* **TASKS AND EXERCISES**
[1] Answer these questions using the article on Formula 1 fuel trickery:
(a) Which part of Ferrari's car did fellow competitors question the legality of throughout the season?
(b) What is the fuel flow limit?
(c) From which component was Ferrari suspected of using a controlled leak of oil?
[2] Reproduce the passage of the article on Formula 1 fuel trickery that begins with the words containing "With rivals unable" and ends with "from their products.".

* **SOURCE TEXT**
▼

How Formula 1 reacted to fuel trickery

Last year proved to be a difficult chapter in Ferrari's story, as the Scuderia had numerous accusations thrown at it with regards to its straightline speed advantage.

How Formula 1 reacted to fuel trickery

The FIA was pushed for numerous clarifications and Ferrari had to vigorously defend its position, as fellow competitors questioned the legality of its power unit throughout the season.

The situation is still not over as rival teams remaining unhappy about a secret agreement reached between Ferrari and the FIA over what it is up to.

With rivals unable to understand how Ferrari was able to achieve this boost, numerous theories were thrown out there: ranging from questions over whether it was using a controlled leak of oil from the intercooler to improve combustion, to suggestions it had found a way around the fuel flow limit.

Here we look at both those theories, how they could be applied and also take a look at how changes in the regulations have been made to ensure teams are not cleverly exploiting these areas in the future.

Read Also:

Oil burning

Oil burning practices have been a staple of the hybrid era, as the various fuel and lubricants manufacturers have worked closely with their engine partners to get more performance from their products.

The 100kg/h fuel flow limit puts an onus on getting as much performance as is possible from the fuel. Plus, with the regulations surrounding the chemical composition of fuel being far more restrictive than oil, it is obvious that other avenues have been looked at to boost performance.

▲

* **DATASET ROWS**

▼

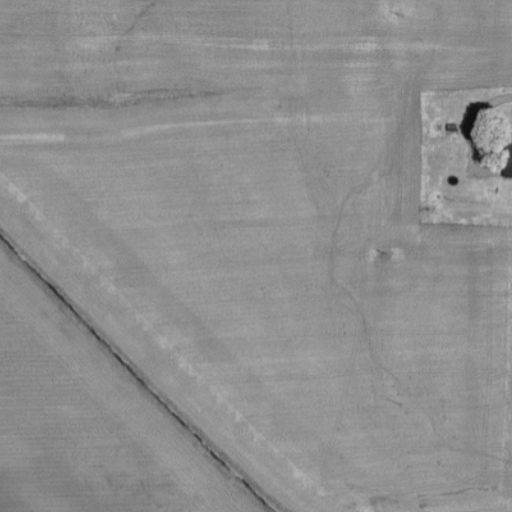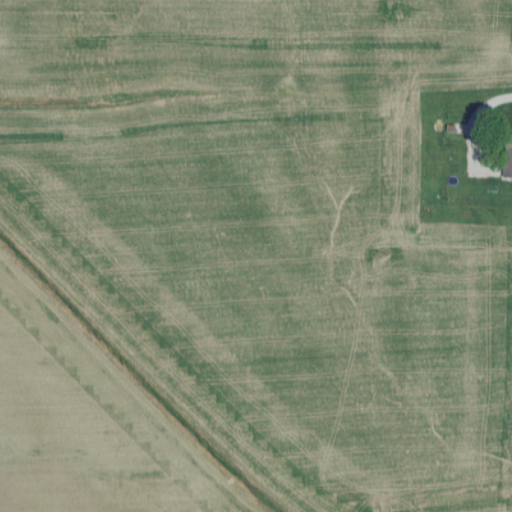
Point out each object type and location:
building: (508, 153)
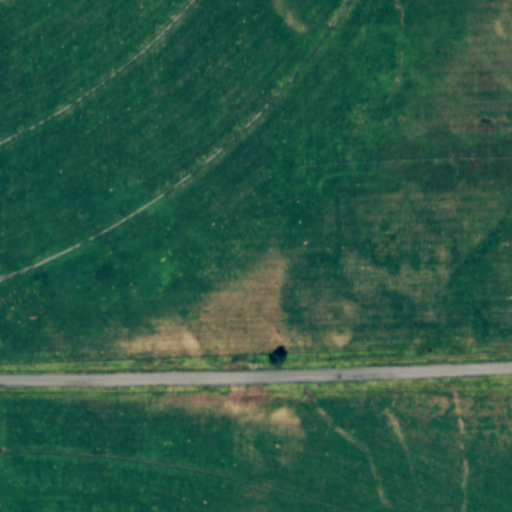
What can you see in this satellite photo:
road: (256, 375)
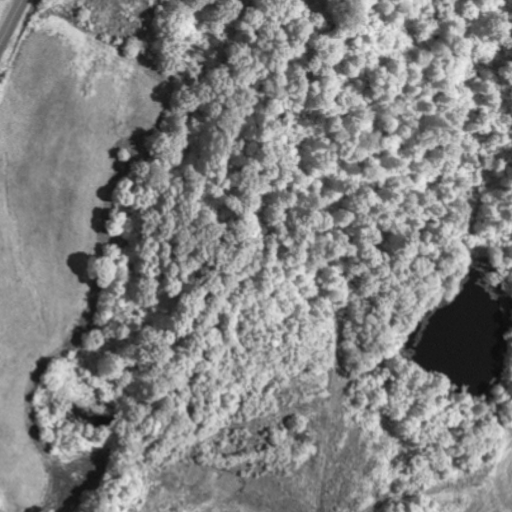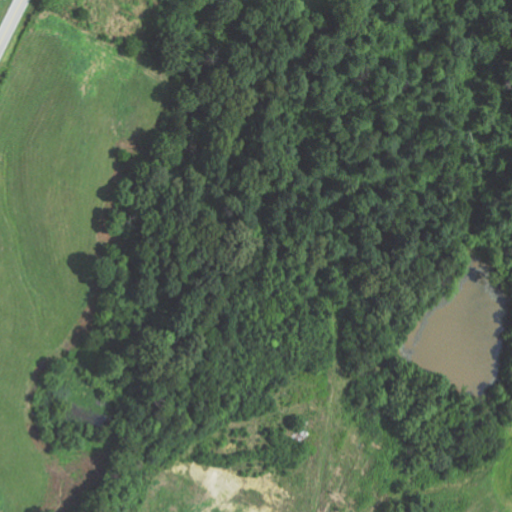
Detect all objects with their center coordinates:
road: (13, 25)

▲
▼

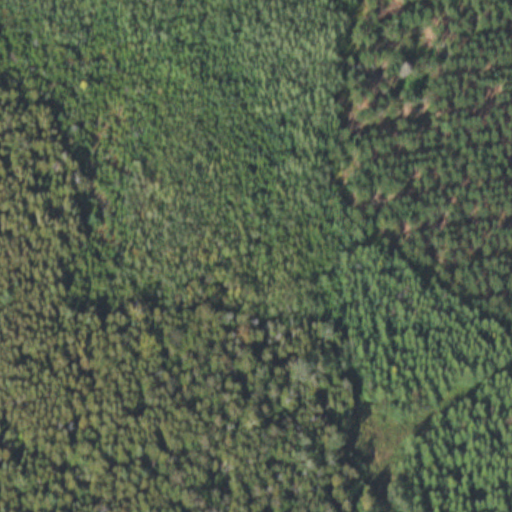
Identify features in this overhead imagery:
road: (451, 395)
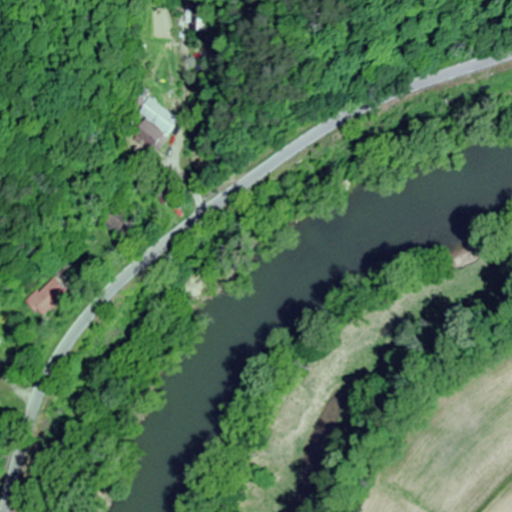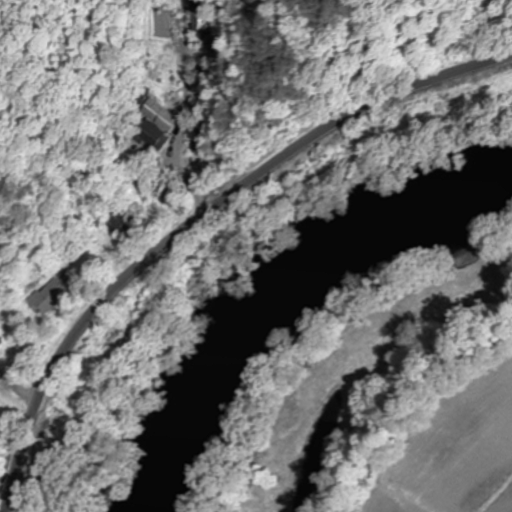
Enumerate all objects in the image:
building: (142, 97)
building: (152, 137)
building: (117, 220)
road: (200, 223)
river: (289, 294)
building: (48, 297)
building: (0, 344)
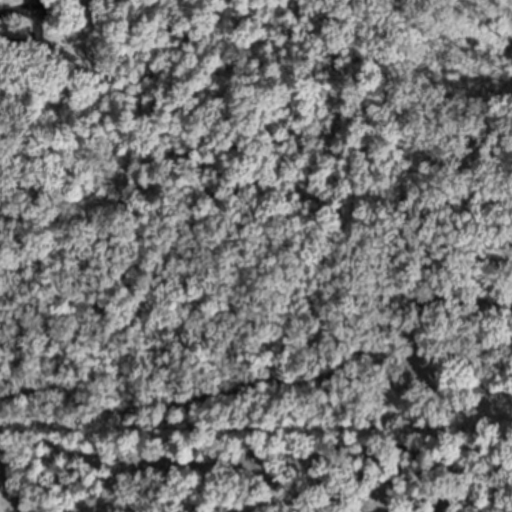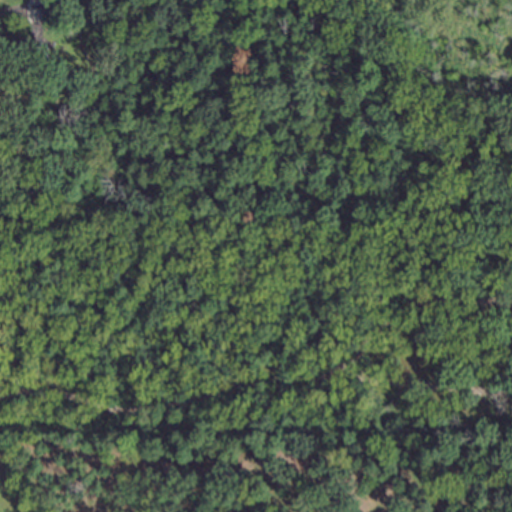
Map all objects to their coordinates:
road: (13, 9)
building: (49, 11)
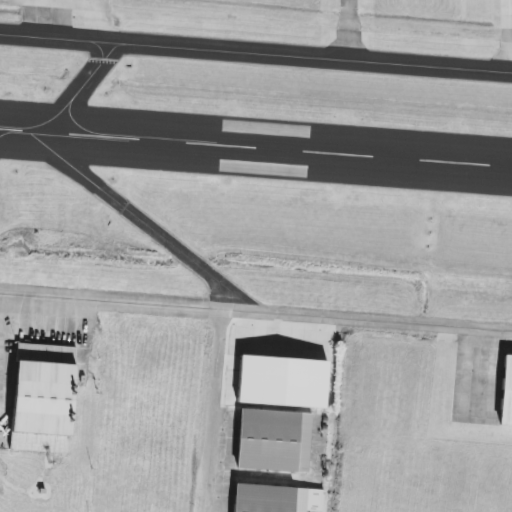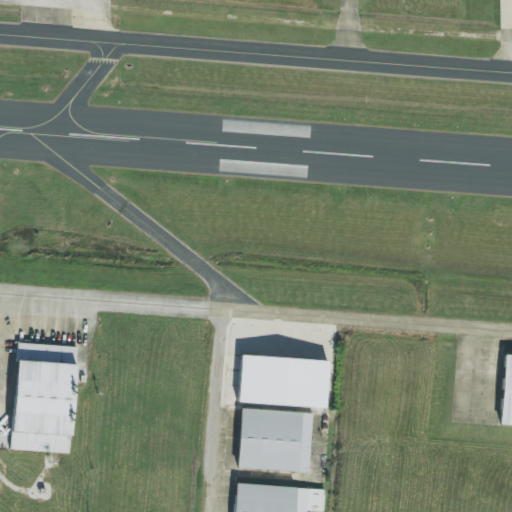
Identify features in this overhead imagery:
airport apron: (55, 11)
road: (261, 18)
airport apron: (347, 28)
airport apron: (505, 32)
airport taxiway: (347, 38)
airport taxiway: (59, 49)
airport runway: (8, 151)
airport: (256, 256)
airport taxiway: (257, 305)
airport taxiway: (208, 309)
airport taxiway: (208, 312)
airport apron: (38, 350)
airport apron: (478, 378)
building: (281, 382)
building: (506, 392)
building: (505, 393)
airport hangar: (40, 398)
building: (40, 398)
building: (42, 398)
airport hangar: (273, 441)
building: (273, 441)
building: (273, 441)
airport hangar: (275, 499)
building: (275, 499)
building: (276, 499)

▲

* **TASK ANSWERS**
[1]
(a) Its power unit.
(b) 100kg/h.
(c) The intercooler.

[2]
With rivals unable to understand how Ferrari was able to achieve this boost, numerous theories were thrown out there: ranging from questions over whether it was using a controlled leak of oil from the intercooler to improve combustion, to suggestions it had found a way around the fuel flow limit.

Here we look at both those theories, how they could be applied and also take a look at how changes in the regulations have been made to ensure teams are not cleverly exploiting these areas in the future.

Read Also:

Oil burning

Oil burning practices have been a staple of the hybrid era, as the various fuel and lubricants manufacturers have worked closely with their engine partners to get more performance from their products.